Cumhuriyet’in 100. yılını kutladığımız bugünlerde laik cumhuriyetçilerin iktisadi dünya görüşü nedir diye durup tekrar bir düşündüm. Bunun “devletçilik” olduğuna karar verdim. İşin ilginç yanı, laikliği esas almasından dolayı Atatürk’ün kurduğu cumhuriyeti sevmeyenlerin iktisadi dünya görüşü nedir diye de düşündüm. Yine devletçilik olduğuna karar verdim. Mademki; tüm milletimizin zihnindeki iktisadi “fallback pozisyonu” devletçiliktir, (yani ekonomik sorunları çözemeyince çareyi burada aramaktadır) öyleyse devletçilik denen bu kavramı irdelemekte fayda vardır. Devletçilik, “Ülkenin iktisaden hızla kalkınması ve/veya dar ve sabit gelirli yurttaşların hayat pahalılığı altında ezilmemesi için, devletin ülke ekonomisinde hem “malik müteşebbis” hem de “düzenleyici ve denetleyici” olarak rol almasını” gerekli gören ideolojidir. Ama bu tanımda gözden kaçmaması gereken çok önemli bir ayrıntı var. Devletçilik, kapitalist daha doğru tabiriyle piyasa ekonomisinin türevidir. Sosyalizme (komünizme) giden yolda bir ara durak değildir. Çünkü devletçilikte, fertlerin tek başlarına veya ortaklarıyla birlikte “sermaye sahibi” olma (üretim araçlarına sahip olma) hakkını ortadan kaldırma fikri yoktur.

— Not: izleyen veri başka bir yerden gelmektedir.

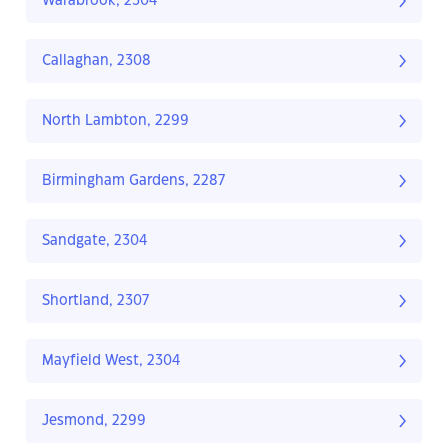
Warabrook, 2304
Callaghan, 2308
North Lambton, 2299
Birmingham Gardens, 2287
Sandgate, 2304
Shortland, 2307
Mayfield West, 2304
Jesmond, 2299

ATATÜRK’ÜN DEVLETÇİLİK TANIMI

1937’de Anayasa’ya giren devletçilik ilkesi, Atatürk tarafından da 1930’da şöyle tanımlanmıştır: “Bizim izlenmesini uygun bulduğumuz -ılımlı devletçilik-ilkesi, bütün üretim ve dağıtım araçlarının bireylerden alarak, milleti büsbütün başka esaslar içinde düzenleme amacı taşıyan ve özel ve bireysel iktisadi girişim ve faaliyete meydan bırakmayan, sosyalizm prensibine dayalı kolektivizm, komünizm gibi bir sistem değildir.” Zaten 1923’te toplanan İzmir İktisat Kongresi’nde de iktisadi kalkınmanın “şahsi teşebbüs” esas alınarak gerçekleşeceği kabul edilmişti. Bizim devletçiliğimiz, şahısların yapmaya gücünün yetmediği büyük sanayi yatırımlarını önce devletin yapması ve bunları şartlar olgunlaşınca özel girişimcilere devretmesini öngörmüştür. Ülkemizde devletçilik 1980 yılına kadar özellikle Ecevit döneminde kapsamı genişleyerek devam etmiştir. Ancak 1980’den sonra dünyayı saran neoliberalizm akımı ve küreselleşmeyle birlikte devletin ekonomideki etkinliği azalmaya başlanmıştır.

KARMA EKONOMİ

Devletçi kapitalist sistemin diğer adı “karma ekonomi”dir. 2. Dünya Harbi’nden sonra ortaya şöyle bir sav atılmıştı. Karma ekonomiler sürekli olamaz. Bunlar zaman içinde tasfiye olacaktır. Yani ya tam devletçi (sosyalist) ya da tam piyasacı (kapitalist) hale dönüşecektir. Çünkü karma ekonominin teorisi yoktur. Teori olmadan, pratik de olmaz. Değişim rüzgarları önce soldan sonra sağdan esti. 1989 Berlin Duvarı’nın yıkılması ve 1991 Gorbaçov’un istifasıyla Sovyetler Birliği’nin dağılması, bir bakıma bu savı doğruladı. Yani tüm ekonomiler “serbest piyasa sistemine” diğer bir değişle “görünmez el”in idaresi altına girdi. Tabii en büyük olay Komünist Çin’in tek partili komünist rejimini değiştirmeden (belki de o sayede) yaman bir kapitalist ekonomiye dönüşüp “dünya ağır sıklet ekonomi şampiyonu” olmasıydı. Ancak ülke ekonomilerine yakından bakınca bunların hepsinin aynı dozda olmamakla birlikte “karma ekonomi” sisteminde buluştuğunu görüyoruz. Atatürk strateji seçiminde yine haklı çıktı. Ancak,

SON SÖZ: Devletçilik, devlet eliyle yandaş zengin etmek değildir.